[Start of Attachment]

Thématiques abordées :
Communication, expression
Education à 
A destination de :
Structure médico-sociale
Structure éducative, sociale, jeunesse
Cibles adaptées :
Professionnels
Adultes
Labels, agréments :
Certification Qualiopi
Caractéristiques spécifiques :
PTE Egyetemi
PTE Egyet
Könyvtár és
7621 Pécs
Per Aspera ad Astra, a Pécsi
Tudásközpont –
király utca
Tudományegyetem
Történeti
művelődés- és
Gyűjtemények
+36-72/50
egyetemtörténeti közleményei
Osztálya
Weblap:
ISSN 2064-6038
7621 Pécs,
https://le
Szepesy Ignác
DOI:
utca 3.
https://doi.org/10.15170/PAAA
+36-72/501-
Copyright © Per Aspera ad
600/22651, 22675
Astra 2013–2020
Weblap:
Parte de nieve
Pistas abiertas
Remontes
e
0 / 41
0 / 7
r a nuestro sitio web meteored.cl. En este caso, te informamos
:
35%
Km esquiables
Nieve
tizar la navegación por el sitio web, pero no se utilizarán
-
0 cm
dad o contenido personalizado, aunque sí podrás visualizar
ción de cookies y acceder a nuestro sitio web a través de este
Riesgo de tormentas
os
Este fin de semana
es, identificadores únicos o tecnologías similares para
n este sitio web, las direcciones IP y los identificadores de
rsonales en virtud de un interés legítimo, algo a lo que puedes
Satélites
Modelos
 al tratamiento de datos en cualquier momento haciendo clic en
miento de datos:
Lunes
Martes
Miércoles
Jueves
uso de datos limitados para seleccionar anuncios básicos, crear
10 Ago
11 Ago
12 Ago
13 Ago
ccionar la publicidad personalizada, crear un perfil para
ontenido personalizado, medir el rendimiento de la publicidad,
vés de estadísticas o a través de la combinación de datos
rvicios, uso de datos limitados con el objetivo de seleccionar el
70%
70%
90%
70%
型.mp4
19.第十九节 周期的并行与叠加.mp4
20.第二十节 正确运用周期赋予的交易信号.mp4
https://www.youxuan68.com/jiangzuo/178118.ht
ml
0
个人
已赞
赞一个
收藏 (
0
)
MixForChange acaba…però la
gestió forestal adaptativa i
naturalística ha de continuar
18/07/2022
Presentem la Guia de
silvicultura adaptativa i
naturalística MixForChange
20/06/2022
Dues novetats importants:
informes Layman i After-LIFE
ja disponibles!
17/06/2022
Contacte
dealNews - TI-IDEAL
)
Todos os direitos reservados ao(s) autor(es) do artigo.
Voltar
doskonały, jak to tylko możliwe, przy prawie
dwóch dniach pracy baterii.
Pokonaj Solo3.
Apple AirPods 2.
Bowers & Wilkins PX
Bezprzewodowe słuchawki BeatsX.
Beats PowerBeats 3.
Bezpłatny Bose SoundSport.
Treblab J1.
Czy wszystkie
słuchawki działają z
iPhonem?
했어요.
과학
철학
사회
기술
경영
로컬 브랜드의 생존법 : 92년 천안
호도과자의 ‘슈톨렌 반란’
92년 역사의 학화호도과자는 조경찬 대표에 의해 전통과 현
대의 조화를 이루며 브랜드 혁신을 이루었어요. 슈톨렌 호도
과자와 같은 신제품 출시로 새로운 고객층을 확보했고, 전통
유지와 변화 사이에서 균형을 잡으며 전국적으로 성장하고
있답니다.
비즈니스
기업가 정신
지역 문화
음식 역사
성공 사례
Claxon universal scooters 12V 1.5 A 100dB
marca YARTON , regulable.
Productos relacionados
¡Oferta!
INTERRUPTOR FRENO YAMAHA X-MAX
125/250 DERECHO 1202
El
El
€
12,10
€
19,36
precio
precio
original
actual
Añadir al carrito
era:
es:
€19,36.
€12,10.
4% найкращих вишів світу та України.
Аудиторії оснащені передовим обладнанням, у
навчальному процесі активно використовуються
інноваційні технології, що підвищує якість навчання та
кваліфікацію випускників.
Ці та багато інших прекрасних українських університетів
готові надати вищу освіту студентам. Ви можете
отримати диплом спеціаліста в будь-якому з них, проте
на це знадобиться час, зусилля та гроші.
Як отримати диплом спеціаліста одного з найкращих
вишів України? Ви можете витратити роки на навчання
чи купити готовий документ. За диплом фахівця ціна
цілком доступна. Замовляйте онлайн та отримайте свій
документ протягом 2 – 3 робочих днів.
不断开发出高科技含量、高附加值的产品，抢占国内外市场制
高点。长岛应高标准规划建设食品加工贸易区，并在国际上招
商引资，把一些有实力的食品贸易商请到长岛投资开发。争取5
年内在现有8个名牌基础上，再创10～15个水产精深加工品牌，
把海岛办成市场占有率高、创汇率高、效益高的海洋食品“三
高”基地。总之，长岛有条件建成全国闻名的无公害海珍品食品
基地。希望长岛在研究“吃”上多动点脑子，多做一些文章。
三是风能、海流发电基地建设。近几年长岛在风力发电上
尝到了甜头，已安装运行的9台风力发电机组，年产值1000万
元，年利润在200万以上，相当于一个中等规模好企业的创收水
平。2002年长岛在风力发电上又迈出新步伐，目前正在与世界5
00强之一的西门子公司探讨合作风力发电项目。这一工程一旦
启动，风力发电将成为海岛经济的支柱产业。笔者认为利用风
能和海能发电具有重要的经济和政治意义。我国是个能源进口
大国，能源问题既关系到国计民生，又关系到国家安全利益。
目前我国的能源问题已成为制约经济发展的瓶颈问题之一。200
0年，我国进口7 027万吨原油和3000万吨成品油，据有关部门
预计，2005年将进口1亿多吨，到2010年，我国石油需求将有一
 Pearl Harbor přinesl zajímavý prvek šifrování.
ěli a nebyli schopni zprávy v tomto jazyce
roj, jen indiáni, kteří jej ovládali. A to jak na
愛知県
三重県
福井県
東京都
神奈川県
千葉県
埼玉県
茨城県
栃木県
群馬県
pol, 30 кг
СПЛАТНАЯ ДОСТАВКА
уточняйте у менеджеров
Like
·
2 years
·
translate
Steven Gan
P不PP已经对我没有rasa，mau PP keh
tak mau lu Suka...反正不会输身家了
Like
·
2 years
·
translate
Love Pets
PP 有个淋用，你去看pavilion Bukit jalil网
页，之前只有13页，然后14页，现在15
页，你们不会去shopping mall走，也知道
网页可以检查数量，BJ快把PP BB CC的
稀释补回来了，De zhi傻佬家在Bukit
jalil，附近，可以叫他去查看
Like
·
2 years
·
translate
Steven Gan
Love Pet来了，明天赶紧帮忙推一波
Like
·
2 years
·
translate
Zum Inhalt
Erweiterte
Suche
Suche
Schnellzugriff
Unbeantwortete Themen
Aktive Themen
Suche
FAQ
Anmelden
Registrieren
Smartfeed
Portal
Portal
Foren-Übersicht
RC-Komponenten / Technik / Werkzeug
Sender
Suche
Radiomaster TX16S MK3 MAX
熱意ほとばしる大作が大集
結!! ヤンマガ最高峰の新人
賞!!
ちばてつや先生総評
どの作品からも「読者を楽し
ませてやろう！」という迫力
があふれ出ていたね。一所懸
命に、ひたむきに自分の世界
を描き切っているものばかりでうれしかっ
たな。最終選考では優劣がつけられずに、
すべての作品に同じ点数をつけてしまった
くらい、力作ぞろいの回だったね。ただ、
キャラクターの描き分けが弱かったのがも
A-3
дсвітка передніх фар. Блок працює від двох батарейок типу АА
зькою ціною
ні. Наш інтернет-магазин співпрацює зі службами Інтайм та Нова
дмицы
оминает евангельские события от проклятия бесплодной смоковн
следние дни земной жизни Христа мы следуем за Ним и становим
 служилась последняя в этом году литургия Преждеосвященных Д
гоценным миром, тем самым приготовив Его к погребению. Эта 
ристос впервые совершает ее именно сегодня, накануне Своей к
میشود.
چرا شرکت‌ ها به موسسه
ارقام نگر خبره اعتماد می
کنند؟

[End of Attachment]

WHAT IS REQUIRED:
Give the count of lines in the listing where the word "słuchawki" occurs, with no further words.

OUTPUT BELOW:
2